**Supplied text**
========================

It seems to me the only viable approach is to simply display the data in
a way that highlights interesting features. True?
So I would like to know what commands I should be investigating, whether
built-in or user-written.
As an example, here is one tabulation from the dataset:
Use policy | Knowledge of PEG
guide | Poor Adequate Above ave | Total
-----------+---------------------------------+----------
1 | 0 6 2 | 8
2 | 6 2 1 | 9
3 | 0 3 1 | 4
4 | 0 7 1 | 8
5 | 0 7 3 | 10
-----------+---------------------------------+----------
Total | 6 25 8 | 39
Knowledge was actually a 5-point scale from None to Excellent.
Use policy guide is 3 categories of No (don't need to; no guide exists;
guide not suitable) and 2 categories of Yes.
I think the interesting result is that all the people with poor
knowledge claimed that no guide exists.
The table can show this (and of course will be better with proper
labelling), but I am sure there are better ways to present this.
-scatter- with -jitter- gives me a graph that I think is a good starting
point. But then adding categorical labels to the axes becomes a hassle.
I expect -scatter- is not the right tool -- what more appropriate
commands exist?
Or is my whole approach to this dataset wrong?

========================

(Data extracted from a collection)
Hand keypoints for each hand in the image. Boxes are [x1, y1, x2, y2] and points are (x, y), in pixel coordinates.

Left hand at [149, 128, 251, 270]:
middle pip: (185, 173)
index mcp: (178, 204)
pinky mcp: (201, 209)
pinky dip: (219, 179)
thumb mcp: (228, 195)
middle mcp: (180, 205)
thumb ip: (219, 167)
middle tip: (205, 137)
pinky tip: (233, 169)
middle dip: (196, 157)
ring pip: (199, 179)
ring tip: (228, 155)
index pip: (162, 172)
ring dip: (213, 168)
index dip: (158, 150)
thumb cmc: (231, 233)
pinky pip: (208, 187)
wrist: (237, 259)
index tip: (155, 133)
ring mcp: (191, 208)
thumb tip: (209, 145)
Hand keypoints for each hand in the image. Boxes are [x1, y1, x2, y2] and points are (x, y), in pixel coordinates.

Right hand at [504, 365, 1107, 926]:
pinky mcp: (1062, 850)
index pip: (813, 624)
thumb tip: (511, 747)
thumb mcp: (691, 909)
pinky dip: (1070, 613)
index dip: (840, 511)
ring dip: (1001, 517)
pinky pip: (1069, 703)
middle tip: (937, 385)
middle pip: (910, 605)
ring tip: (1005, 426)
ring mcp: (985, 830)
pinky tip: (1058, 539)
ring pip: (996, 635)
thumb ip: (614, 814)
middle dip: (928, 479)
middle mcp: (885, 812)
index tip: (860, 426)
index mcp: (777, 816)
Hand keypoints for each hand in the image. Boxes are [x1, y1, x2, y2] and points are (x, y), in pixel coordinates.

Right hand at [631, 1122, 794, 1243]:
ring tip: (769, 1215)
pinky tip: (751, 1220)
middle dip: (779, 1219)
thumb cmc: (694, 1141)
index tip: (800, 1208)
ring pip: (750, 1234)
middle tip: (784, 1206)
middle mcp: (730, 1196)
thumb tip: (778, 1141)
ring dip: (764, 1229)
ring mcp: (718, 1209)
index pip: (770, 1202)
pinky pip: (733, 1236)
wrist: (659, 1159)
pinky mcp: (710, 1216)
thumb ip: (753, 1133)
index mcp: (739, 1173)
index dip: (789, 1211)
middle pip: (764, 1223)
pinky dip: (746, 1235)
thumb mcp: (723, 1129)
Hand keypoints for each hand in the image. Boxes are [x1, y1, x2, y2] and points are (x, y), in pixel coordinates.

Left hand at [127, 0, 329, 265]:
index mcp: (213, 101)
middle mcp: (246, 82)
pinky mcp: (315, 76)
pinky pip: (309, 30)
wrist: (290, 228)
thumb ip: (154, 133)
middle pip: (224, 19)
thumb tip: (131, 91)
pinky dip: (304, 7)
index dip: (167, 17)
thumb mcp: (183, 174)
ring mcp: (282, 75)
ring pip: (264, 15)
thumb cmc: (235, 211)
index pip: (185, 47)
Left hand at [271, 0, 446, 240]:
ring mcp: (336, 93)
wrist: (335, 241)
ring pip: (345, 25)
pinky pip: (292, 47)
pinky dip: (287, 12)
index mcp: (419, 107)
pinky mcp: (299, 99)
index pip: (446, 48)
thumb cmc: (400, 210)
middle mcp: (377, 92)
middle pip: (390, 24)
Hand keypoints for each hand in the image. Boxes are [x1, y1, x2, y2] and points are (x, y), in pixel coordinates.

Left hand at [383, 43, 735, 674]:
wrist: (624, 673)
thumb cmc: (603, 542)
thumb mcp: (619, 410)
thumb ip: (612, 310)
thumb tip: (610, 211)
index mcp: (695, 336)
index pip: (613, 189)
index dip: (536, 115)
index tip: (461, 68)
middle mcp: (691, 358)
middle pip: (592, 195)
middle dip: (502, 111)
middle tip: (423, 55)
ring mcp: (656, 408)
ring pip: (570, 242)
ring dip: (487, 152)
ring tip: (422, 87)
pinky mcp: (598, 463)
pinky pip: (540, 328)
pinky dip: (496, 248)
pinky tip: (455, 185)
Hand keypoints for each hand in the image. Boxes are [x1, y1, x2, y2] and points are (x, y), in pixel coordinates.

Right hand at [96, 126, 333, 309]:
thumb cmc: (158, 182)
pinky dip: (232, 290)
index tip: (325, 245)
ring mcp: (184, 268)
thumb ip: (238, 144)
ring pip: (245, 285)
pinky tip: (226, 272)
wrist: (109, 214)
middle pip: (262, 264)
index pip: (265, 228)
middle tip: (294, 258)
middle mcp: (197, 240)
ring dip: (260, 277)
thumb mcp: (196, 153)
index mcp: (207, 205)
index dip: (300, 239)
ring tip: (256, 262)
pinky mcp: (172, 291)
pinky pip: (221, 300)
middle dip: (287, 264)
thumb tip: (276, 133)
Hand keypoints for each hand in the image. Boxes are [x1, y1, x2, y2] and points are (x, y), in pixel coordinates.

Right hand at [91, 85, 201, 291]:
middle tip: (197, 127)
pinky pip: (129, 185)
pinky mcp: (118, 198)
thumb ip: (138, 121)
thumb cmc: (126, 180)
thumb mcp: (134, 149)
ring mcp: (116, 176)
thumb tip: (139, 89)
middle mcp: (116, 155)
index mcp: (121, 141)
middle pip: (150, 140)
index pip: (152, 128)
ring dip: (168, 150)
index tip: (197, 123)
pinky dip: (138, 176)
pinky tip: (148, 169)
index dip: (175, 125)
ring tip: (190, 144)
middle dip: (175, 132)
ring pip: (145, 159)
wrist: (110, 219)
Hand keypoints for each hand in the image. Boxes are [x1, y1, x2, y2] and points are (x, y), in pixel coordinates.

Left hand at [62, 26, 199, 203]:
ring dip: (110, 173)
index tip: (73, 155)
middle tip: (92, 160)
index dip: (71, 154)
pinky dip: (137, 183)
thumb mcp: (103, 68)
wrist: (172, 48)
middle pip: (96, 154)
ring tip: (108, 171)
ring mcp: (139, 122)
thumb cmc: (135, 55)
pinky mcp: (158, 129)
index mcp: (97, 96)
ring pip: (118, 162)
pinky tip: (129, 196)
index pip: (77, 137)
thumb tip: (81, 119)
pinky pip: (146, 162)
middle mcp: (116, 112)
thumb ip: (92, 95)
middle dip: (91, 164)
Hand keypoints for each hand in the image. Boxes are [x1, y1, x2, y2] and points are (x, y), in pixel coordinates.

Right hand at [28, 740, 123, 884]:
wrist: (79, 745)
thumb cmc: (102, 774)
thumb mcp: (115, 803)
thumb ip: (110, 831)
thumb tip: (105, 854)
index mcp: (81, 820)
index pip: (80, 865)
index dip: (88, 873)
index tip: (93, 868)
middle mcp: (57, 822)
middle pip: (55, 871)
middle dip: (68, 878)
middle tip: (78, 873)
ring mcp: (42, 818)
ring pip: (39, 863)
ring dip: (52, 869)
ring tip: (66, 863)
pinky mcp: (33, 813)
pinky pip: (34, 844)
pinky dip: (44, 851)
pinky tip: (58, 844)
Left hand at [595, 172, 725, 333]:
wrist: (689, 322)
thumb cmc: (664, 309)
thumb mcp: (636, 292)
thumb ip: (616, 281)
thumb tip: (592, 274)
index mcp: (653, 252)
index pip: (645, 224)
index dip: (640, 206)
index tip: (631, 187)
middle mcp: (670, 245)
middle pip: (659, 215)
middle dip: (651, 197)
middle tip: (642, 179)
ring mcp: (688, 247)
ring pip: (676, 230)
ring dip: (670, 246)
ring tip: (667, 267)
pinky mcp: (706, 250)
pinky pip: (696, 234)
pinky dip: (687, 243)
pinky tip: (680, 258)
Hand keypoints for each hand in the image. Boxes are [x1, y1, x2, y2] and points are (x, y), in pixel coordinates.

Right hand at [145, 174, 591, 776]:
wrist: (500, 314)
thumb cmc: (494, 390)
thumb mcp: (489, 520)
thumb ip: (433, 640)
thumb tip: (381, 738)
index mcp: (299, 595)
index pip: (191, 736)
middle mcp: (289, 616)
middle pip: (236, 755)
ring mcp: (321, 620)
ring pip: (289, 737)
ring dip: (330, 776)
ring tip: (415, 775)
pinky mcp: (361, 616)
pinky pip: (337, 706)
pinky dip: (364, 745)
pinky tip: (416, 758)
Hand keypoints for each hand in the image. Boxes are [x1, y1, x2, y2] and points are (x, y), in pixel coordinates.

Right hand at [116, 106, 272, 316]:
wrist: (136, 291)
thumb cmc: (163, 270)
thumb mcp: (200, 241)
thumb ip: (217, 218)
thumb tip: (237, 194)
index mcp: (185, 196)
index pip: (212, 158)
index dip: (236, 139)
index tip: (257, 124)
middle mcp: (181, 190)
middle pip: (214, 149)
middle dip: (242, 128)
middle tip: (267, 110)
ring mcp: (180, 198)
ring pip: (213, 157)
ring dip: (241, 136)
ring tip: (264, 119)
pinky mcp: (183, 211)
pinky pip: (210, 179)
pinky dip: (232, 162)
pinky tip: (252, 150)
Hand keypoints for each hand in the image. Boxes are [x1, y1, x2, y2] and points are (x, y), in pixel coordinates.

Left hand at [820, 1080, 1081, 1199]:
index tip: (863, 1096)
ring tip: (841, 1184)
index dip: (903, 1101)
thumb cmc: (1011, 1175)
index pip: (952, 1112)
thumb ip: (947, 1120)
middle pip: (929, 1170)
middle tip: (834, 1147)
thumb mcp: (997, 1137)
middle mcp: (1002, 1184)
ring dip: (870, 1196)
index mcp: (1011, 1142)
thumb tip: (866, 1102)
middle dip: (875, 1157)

========================

**Problem to work on**
Rewrite the paragraph of the passage on displaying categorical data that begins "Knowledge was actually a 5-point scale" as a short bulleted list that keeps its main facts. Rely only on the passage on displaying categorical data, not on the records.

**Exercise result**
- Knowledge: originally a 5-point scale, from None to Excellent
- Use policy guide: 3 "No" categories (don't need to; no guide exists; guide not suitable) and 2 "Yes" categories